Make the most of your excursions.

  • You'll need wheels. Vermont's inter-city bus network serves only a handful of routes, and the Northeast Kingdom, the Champlain Islands, Shelburne, Camel's Hump, none of these have any service. No car? The Amtrak Vermonter still reaches Montpelier and Montreal, while Vermont Translines runs Burlington to Rutland and St. Johnsbury.
  • Montreal day trip? Bring your passport, no exceptions. Canadian customs will grill you even for a quick hop across. US re-entry on summer Sunday evenings? Total gridlock. Cross back before 5, 6pm or you'll sit for hours.
  • Columbus Day weekend is when Vermont's foliage season (late September to mid-October) hits peak madness. The crowds descend, Stowe and Woodstock become bumper-to-bumper chaos. Go on a weekday instead. Saturday in Stowe feels like a theme park, not a mountain town.
  • Lake Champlain Ferry runs Burlington to Port Kent, NY, seasonal only, May through late October. Check ferries.com for exact schedule and current fares. One hour crossing. Best damn start to any Adirondack day trip you'll find.
  • Mountain weather flips fast. Summit temps on Mansfield or Camel's Hump routinely hit 20°F colder than Burlington. Afternoon thunderstorms can build quickly in summer. An extra layer plus a rain shell weigh almost nothing. You'll be grateful you brought them.
  • $43. One pass. All 50 Vermont State Parks. The math is brutal, in two visits the Vermont State Parks Annual Pass ($43 per vehicle) has already paid for itself. If you're mapping a summer of day trips, buy it at the first park gate you reach.

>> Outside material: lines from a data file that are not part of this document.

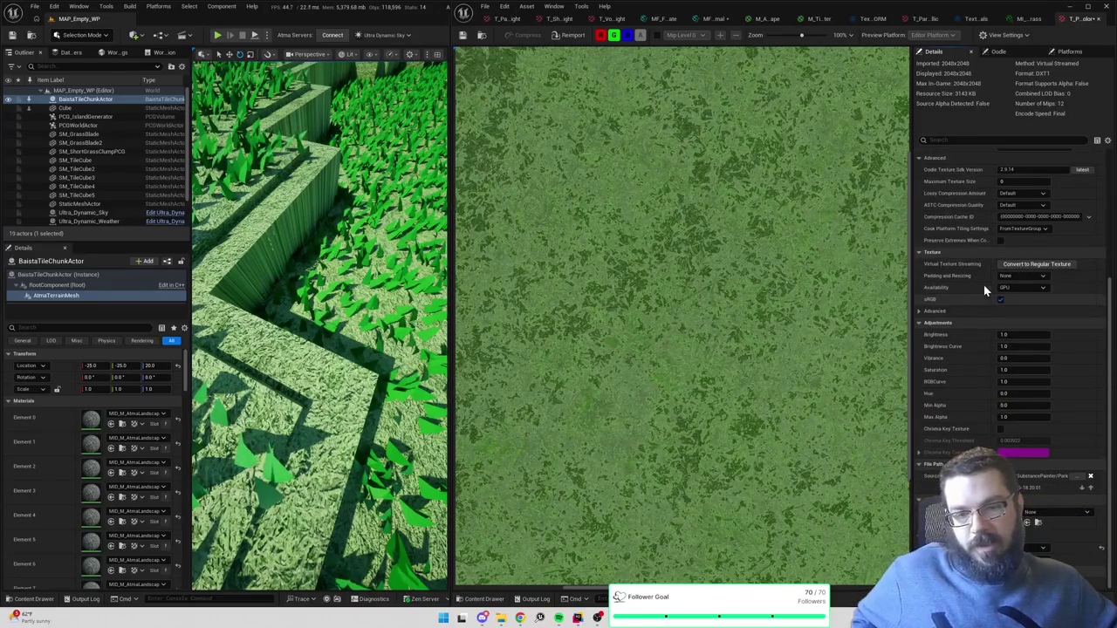
{"action": "scroll", "coordinate": [973, 282], "scroll_direction": "up", "scroll_amount": 3}
{"action": "scroll", "coordinate": [974, 288], "scroll_direction": "up", "scroll_amount": 1}
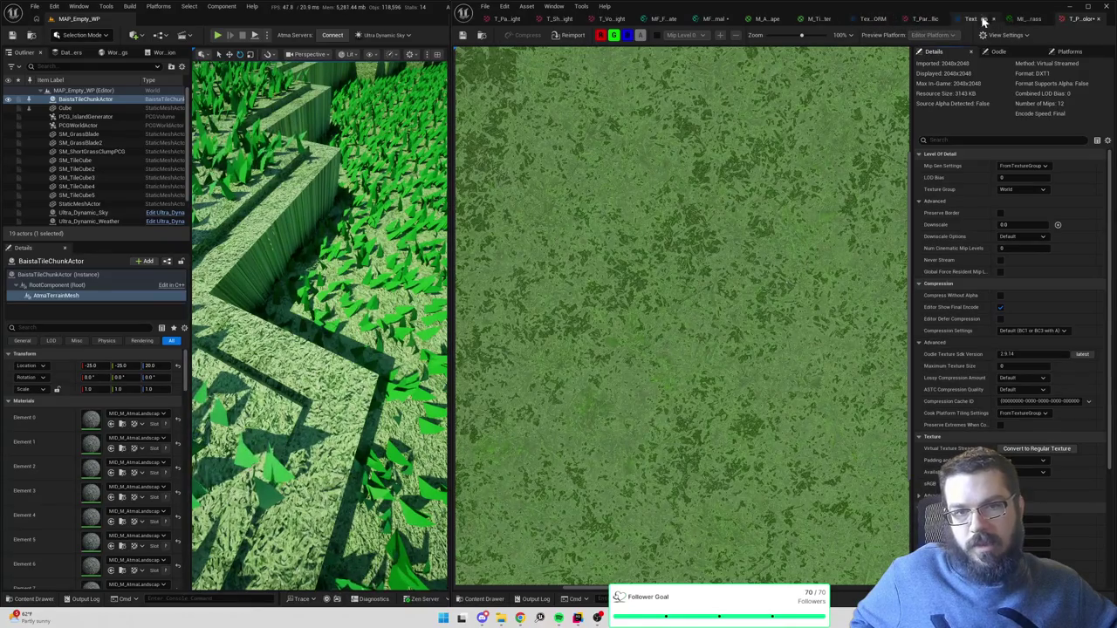
{"action": "left_click", "coordinate": [819, 18]}
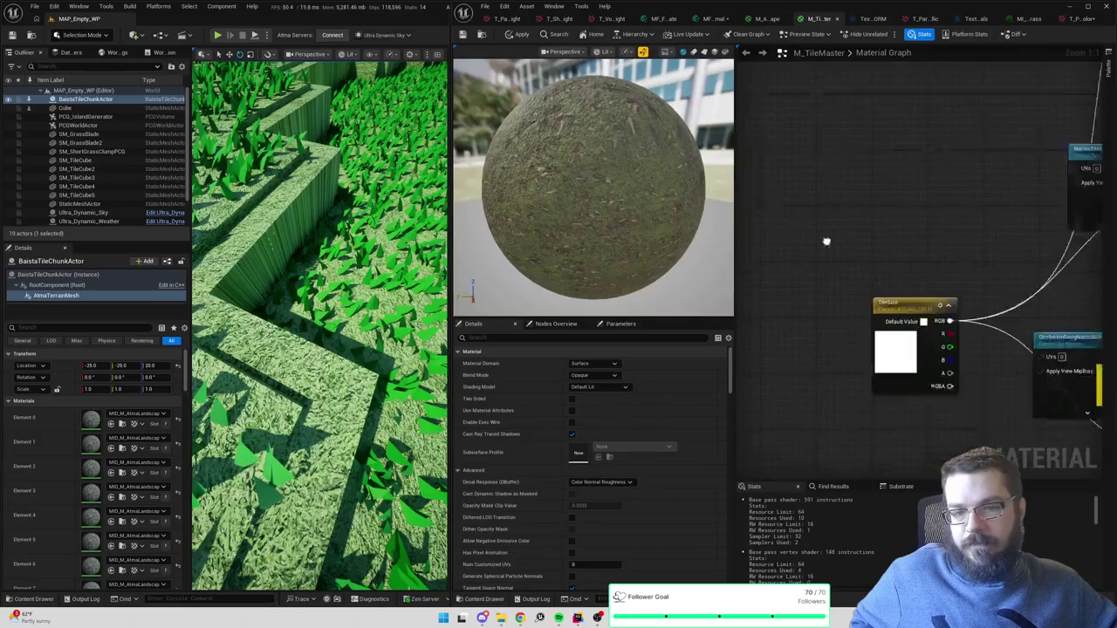
- Inspect the NormalHeight and BaseColor texture nodes in M_TileMaster, then go to MI_Tile_ParkingLotGrass
{"action": "left_click", "coordinate": [903, 165]}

  • Buy your Stowe and Killington lift tickets online, 40, 60% cheaper than walk-up prices, no exceptions. Same rule applies to gondola reservations at Stowe on busy summer weekends. Slots vanish faster than you'd expect.
  • Skip I-89. The drive south from Burlington on US-7 through Shelburne, Charlotte, and Ferrisburgh to Middlebury is one of Vermont's great scenic corridors. If your day trip takes you south, take the 7 for at least part of the route, it adds time but passes farms, lake views, and a handful of stops worth making.